Recolorize: Color-based image segmentation (for people with other things to do)

Abstract

Color and pattern are some of the most conspicuous signals in biology, whether they are naturally present or introduced (e.g., by staining); often, these are the first-noticed and best-documented traits of organisms. An increasing number of methods attempt to quantify some aspect of these signals, typically focusing on a particular question, such as sensory ecology (how other organisms view a signal), comparative biology (how the signal has evolved), or anatomy. The first step in most of these methods is to cluster an image into a small number of color classes. This step has proven to be a surprising bottleneck, partly because the problem is not generalizable—image noise in one context could be relevant signal in another. A green-blue gradient might indicate inconsistent lighting on a lizard, while the same gradient on a beetle indicates biologically important iridescence. A common solution to this problem is k-means clustering, which has three major issues: it produces inconsistent results, requires a user-specified number of clusters, and often loses minor elements while over-clustering large ones.
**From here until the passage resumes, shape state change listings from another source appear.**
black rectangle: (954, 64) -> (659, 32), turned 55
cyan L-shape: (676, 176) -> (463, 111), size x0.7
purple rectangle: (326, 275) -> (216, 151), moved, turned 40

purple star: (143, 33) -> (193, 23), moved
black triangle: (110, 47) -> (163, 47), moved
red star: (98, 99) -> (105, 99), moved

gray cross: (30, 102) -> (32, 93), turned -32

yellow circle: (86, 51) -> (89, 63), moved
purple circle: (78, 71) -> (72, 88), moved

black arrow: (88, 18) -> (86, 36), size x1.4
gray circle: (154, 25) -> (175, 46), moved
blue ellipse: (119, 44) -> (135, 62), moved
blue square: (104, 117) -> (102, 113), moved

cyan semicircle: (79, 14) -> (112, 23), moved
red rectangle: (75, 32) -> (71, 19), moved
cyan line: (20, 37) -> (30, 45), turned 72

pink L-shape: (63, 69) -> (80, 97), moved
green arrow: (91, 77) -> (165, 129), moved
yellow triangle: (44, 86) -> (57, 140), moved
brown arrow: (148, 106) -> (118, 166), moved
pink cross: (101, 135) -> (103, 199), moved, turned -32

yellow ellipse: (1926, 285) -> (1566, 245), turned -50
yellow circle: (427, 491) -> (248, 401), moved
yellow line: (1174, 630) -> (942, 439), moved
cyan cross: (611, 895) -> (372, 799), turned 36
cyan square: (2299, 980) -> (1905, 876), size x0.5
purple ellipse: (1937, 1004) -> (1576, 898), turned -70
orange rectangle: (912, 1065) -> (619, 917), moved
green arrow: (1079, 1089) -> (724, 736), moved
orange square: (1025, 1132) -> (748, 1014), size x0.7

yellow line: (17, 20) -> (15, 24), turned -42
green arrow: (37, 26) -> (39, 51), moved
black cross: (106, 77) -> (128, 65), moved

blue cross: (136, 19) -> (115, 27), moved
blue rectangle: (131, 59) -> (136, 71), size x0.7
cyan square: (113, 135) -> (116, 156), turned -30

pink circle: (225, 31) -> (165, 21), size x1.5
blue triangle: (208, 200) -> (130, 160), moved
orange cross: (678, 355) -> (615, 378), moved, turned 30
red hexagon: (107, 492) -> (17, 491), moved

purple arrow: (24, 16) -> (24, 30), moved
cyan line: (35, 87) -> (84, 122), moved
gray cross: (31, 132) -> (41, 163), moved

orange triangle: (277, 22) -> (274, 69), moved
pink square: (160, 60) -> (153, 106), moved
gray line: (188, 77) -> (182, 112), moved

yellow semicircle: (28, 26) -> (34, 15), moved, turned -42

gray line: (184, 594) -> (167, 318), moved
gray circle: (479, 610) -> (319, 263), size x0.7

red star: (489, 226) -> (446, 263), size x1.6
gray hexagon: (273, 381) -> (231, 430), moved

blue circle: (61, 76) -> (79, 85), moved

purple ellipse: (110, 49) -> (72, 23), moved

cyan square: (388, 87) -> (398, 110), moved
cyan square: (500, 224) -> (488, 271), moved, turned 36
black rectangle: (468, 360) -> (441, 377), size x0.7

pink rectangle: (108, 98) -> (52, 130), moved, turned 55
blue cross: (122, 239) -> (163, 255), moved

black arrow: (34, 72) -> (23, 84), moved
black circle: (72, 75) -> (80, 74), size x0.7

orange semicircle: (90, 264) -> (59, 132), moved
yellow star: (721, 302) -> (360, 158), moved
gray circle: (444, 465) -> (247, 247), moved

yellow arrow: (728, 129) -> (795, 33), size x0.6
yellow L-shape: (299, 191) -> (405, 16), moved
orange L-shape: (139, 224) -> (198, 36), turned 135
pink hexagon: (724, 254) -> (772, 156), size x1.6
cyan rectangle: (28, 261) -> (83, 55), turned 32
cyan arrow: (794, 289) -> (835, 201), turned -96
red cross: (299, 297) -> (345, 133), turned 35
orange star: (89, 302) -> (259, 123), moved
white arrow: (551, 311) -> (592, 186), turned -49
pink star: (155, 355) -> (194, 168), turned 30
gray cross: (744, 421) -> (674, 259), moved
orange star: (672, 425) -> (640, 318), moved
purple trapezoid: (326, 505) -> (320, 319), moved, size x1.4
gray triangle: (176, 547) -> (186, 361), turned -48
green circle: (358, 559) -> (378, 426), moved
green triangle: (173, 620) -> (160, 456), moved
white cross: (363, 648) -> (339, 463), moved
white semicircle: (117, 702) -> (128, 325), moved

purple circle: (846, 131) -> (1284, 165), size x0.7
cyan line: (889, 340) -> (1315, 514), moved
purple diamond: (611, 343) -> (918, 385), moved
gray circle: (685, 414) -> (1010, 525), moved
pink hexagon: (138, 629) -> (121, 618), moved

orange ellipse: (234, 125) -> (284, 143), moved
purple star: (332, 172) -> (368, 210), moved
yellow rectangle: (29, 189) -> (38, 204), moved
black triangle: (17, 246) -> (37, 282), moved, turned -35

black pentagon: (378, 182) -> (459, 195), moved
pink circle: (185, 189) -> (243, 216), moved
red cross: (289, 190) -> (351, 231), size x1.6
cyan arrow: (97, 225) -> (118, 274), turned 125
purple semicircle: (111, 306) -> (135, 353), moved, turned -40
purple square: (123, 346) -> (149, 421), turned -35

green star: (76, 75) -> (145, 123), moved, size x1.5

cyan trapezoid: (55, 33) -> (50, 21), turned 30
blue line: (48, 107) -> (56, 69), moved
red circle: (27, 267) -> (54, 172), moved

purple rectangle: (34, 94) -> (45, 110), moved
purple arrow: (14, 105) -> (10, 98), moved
More robust alternatives (e.g., micaToolbox) are tailored for sensory biology and require additional information which may not be available. To address this bottleneck, we created recolorize, an R package which provides automatic and manual tools for color classification in images or image sets. Options include hierarchical clustering, layer merging and cleaning, and color fit optimization, along with export tools for popular color analysis packages.